少し疑問に感じたので値段を調べてみました。
ソニーの車載向けイメージセンサのサンプル品はだいたい1万円程度。
http://eetimes.jp/ee/articles/1710/24/news077.html
車載向けミリ波レーダの値段は波長帯によりますが、150~50米ドルくらい。
http://tech.nikkeibp.co.jp/dm/atcl/mag/15/398081/080800101/?P=4
上記値段はセンサチップ単体の値段でしょうから、そこからパッケージングして計測センサとして動作するデバイスにすると、もうちょっとお値段はあがるかと。
それでもメカ式LiDARは100万円とか言われていることを考えると、回転駆動させるための数多くの部品がいらなくなるであろうメカレス化は、大幅なコストダウンできることは間違いなさそう。
そりゃ企業はこぞって研究開発しますよね。
このGoogleの車を見ていて気になったのは、Googleの車にメカ式LiDAR以外のセンサが取り付けられていたのかという点でしょうか。
LiDAR一つだけではセンサの特性上、どうしても距離を測ることが難しいときがあります。
例えば西日が強いときですね。
LiDARの受光部にあたるイメージセンサは強い光をもろに受けると、うまく物体との距離を計測できなくなることがあります。
おそらく太陽光に含まれる赤外線は微量であるため、照射する赤外線パルスの強度を高くすれば問題ないのだと思いますが.......ちょっと調べてみます。
※ダイナミックレンジはどちらにしても必要になるのでしょうから、ここでは割愛して
近々別の記事で詳細に解説入れようかと思います。
LiDARから照射される赤外線強度はどの程度かというと
1. パイオニア製LiDARの出力10W(905nm)
Optronicsで紹介されたパイオニア製LiDARの記事
http://www.optronics-media.com/special/20151102/36688/
2. OSRAM製LiDAR用レーザダイオード出力70W(波長不明)
OSRAM社URL
https://www.osram.jp/os/press/press-releases/low_cost_lidar_a_key_technology_to_enable_autonomous_driving.jsp
レーザポインタの出力と比較すると数十Wとは結構高出力ですね。
太陽光に含まれる赤外線ですが下記文献が見つかりました。
http://s.webry.info/sp/sunatsubu.at.webry.info/200808/article_2.html
赤外線強度(905nm付近)は地表上だと0.5 W・m-2・nm-1程度………この単位初めて見ました。

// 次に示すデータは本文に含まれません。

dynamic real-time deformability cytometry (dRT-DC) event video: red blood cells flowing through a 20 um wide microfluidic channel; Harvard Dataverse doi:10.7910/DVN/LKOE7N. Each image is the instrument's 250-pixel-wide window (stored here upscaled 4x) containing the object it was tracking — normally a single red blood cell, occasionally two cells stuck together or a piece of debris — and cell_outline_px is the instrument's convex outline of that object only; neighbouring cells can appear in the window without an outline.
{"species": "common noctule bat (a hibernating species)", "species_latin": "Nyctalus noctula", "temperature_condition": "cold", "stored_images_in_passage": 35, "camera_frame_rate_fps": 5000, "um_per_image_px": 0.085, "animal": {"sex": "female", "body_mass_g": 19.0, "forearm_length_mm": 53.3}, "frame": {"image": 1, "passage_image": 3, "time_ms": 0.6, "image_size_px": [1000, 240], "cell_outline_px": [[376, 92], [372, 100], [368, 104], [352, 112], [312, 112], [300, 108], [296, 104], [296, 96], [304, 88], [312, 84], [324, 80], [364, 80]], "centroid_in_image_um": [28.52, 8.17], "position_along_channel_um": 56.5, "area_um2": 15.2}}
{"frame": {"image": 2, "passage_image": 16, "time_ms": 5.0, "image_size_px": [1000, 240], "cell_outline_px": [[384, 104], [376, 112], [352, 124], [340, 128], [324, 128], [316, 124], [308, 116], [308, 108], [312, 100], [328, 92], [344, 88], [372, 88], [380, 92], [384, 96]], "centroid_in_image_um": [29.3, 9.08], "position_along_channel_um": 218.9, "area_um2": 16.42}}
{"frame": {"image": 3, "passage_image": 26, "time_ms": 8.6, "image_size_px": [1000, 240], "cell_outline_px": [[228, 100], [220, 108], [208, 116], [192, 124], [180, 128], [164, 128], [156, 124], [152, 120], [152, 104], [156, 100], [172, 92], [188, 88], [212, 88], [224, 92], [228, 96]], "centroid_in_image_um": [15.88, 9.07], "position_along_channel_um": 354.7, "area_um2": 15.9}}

単位変換すれば簡単に比較できるかとめげずにがんばってみましたが、うまく単位変換できず比較できない…….情けない。
まぁ数mW出力のレーザポインタを太陽光の下で出したとしても、問題なくレーザを視認できるので70W近くまで出せるLiDARなら大丈夫ですかね。笑
ここまで書くと自動運転車最高!!!とか思うかもしれませんが、現状のシステムでは事故を起こすことはあります。
テスラ車で起きた事故に関する説明文。テスラURL
https://www.tesla.com/jp/blog/what-we-know-about-last-weeks-accident
これからの自動運転車のセンサの進化が進んで行って当たり前のように自動運転車に乗れる日が早くやってくるといいですね~。